I tell ya, he wouldn’t have made you a whore
like ya say. He wouldn’t have done them things.’
But Denise told it true, like a bird who sings
when the time had come to clean out its nest.
Ignoring the naysayers, she told them the rest:
‘Peabody shook hands with my Pop like old friends.
Oh, these two knew each other, damn right!
They’d fought in the war and they’d followed the trends
of some wicked thing they’d done in the fight.
‘So my boy was given to the Peabody bitch,
and I saw her then as a bloodthirsty witch
who seduced all the idiot and rotten men.’
Everyone knew. Everyone knew it was them
who had just gone and spoken out against Denise and her claims.

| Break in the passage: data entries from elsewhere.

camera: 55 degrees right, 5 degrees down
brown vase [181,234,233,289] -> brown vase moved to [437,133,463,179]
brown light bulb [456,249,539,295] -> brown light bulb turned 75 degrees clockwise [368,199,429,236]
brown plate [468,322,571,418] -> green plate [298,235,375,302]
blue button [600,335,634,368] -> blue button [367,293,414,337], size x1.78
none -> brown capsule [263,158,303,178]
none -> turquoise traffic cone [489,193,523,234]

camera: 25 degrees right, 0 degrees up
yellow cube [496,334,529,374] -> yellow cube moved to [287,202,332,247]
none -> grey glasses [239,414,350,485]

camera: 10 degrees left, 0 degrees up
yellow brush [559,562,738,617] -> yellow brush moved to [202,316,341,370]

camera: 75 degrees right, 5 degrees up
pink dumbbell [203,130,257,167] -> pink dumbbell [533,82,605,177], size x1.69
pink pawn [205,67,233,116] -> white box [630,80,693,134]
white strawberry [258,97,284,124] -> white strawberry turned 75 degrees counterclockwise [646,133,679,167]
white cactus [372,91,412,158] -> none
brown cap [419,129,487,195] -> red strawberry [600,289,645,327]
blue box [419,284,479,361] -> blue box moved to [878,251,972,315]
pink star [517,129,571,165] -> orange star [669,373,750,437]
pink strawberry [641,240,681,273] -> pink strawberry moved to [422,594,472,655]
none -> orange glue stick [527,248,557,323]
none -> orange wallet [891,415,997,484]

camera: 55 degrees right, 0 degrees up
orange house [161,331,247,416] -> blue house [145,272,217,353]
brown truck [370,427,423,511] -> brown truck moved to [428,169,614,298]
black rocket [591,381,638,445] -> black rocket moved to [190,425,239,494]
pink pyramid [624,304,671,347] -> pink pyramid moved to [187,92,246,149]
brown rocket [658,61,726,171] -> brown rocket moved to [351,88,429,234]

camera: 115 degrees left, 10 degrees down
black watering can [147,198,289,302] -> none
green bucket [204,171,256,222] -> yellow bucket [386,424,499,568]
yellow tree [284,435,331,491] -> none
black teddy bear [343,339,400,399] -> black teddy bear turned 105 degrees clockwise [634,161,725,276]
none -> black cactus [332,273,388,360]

They stormed from the inn, pushing out through the remains
of those who had stayed huddled at the door…
cos right then, most were in to hear more.
Jimmy and Bill watched as others left, too,
as if they could hear their clocks ticking fast.
Pastor Bill despaired of what he could ever do
of redeeming this town from its monstrous past.
‘So Norman was your son?’ Jimmy put in,
as he poured himself a measure of sin.
‘I don’t understand then…how could you dare?